But to shoehorn it into the actionable and very direct context around aviation safety is a bit disingenuous. When a server crashes, the normal result is that it costs money. When an airliner crashes, hundreds of people die.

It doesn’t seem that they make a good metaphorical pair.

1 comments

> When a server crashes, the normal result is that it costs money.

IT security isn't only about "not crashing servers".

> When an airliner crashes, hundreds of people die.

I've just showed examples where likely hundreds of people died because of missing impact evaluation on IT systems.

I think this is related.

As long as people don't see this nothing will change.
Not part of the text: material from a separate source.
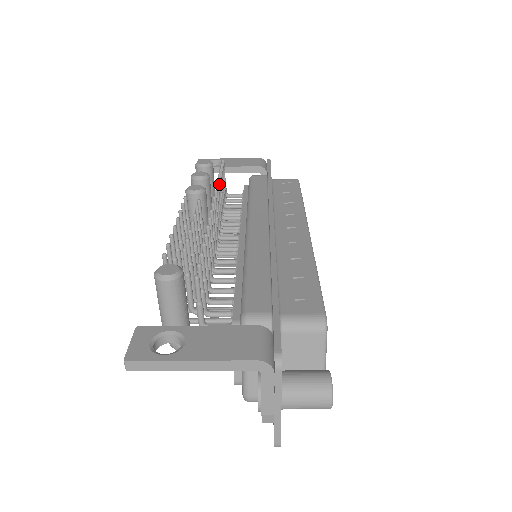
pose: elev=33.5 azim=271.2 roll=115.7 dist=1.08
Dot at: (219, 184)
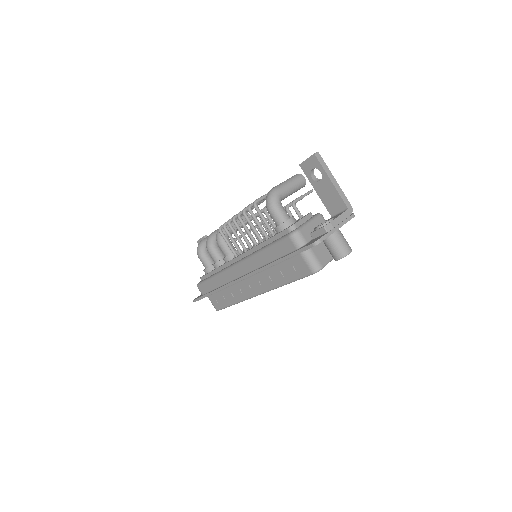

So yes, maybe my context switch is a little bit drastic. But this was the intend: To show similarities in outcomes and at the same time the hubris that things aren't taken seriously in the one case where they are taken very very serous in the other case, regardless of identical outcomes.

I’m with you on the impact, especially going forward, of overall data infrastructure integrity. Failures in this realm will increasingly put the well being of people at stake.

My objection was more of the “catastrophic IT failure rarely causes direct physical harm, whereas catastrophic failures in aviation almost always results in fatalities” variety.

But yes, data infrastructure integrity is definitely an issue that must be treated as critical, and increasingly, as a life safety issue in some cases.

Although I feel like referencing self harm is not really in good faith here , because if that was a rational connection we should also be talking about treating interpersonal relations and good manners as a life safety issue in the same way that we regulate aviation.